Stored items from a collection
——————————

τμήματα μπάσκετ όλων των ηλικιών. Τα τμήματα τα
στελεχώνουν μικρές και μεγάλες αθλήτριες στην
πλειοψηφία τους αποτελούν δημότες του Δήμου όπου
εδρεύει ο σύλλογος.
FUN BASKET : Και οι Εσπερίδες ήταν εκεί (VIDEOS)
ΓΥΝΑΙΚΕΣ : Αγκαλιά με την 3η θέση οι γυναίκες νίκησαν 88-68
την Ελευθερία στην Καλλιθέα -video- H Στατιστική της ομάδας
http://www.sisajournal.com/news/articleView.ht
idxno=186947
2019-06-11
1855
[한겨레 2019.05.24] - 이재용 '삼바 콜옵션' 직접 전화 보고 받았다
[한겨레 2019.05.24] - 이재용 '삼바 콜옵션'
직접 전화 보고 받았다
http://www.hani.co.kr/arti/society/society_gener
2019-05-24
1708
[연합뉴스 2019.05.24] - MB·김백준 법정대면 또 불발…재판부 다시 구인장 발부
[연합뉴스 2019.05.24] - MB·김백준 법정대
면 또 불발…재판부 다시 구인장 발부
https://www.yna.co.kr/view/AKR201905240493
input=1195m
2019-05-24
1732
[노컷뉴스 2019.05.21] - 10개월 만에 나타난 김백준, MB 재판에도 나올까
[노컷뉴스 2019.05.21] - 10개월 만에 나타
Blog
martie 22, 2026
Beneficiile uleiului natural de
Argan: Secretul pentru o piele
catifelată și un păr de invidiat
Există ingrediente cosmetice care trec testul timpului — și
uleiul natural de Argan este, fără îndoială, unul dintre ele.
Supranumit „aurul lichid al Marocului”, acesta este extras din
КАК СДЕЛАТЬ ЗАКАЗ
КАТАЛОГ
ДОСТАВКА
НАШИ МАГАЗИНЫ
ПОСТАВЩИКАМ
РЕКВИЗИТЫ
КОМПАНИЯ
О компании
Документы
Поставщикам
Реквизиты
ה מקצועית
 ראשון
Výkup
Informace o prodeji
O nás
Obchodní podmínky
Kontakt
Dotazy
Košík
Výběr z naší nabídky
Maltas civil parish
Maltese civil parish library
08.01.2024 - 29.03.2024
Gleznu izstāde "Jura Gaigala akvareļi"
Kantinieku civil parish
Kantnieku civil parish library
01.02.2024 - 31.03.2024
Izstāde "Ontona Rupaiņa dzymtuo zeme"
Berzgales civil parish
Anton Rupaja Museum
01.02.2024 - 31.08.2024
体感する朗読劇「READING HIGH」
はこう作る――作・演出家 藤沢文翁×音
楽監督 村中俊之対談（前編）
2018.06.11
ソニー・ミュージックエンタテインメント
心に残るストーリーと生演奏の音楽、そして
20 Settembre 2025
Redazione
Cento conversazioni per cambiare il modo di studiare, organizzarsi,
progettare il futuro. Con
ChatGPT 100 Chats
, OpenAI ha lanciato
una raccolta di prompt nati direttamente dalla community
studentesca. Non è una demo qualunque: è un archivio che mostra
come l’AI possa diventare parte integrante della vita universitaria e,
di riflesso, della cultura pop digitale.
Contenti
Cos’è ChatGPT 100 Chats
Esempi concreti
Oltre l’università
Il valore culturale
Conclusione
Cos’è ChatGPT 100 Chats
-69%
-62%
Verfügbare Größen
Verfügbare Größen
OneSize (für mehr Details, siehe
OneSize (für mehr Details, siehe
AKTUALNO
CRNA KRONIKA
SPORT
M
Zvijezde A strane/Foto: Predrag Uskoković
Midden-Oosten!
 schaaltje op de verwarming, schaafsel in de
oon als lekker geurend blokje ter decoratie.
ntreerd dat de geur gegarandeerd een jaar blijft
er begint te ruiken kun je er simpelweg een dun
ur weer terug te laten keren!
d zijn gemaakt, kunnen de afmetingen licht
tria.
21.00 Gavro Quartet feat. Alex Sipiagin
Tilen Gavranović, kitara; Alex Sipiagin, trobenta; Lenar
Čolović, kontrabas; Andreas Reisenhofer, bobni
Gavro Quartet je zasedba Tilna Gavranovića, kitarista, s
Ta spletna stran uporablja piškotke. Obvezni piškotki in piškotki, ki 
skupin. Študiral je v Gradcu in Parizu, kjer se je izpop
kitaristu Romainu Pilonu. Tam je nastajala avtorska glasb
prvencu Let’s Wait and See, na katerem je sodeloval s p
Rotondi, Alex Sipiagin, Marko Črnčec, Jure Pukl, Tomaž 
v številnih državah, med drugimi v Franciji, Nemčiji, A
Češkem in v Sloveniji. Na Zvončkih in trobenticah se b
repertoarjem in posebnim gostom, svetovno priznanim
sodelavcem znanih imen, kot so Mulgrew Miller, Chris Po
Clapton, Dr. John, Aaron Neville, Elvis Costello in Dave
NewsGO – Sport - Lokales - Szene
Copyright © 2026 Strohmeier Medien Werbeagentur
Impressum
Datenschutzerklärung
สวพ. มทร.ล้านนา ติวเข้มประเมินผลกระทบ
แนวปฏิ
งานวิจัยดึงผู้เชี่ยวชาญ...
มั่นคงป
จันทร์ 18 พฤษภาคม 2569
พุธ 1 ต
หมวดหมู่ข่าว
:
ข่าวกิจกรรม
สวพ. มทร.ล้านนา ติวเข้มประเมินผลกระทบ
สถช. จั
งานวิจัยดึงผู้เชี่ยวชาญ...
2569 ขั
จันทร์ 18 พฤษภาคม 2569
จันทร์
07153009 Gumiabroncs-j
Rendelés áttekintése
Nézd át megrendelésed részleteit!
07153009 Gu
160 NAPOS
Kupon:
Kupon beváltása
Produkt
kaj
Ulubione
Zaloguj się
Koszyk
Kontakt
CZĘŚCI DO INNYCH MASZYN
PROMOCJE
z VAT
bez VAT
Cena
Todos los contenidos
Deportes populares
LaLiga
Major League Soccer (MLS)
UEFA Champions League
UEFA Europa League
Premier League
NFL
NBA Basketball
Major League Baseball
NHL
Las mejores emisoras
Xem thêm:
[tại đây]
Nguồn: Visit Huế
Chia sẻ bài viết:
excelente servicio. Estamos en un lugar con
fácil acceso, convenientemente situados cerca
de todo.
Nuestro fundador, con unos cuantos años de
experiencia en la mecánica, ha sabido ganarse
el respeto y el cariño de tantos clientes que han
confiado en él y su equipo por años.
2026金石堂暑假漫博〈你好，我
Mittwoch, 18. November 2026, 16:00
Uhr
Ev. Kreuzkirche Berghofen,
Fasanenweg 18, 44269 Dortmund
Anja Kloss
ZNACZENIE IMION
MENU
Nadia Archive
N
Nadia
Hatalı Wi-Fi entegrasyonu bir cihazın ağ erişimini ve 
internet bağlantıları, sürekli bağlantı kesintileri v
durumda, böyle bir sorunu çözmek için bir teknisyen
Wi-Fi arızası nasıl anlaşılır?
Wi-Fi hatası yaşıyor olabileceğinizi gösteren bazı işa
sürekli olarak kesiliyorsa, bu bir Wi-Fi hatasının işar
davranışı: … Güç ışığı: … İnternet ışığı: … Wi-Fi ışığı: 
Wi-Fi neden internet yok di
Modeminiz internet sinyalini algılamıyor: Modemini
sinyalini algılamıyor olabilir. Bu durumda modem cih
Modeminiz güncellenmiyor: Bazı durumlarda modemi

——————————

◆ Description of the task ◆
The answer consists of the lines above that include the word "UEFA", each copied exactly.

◆ Response to the exercise ◆
UEFA Champions League
UEFA Europa League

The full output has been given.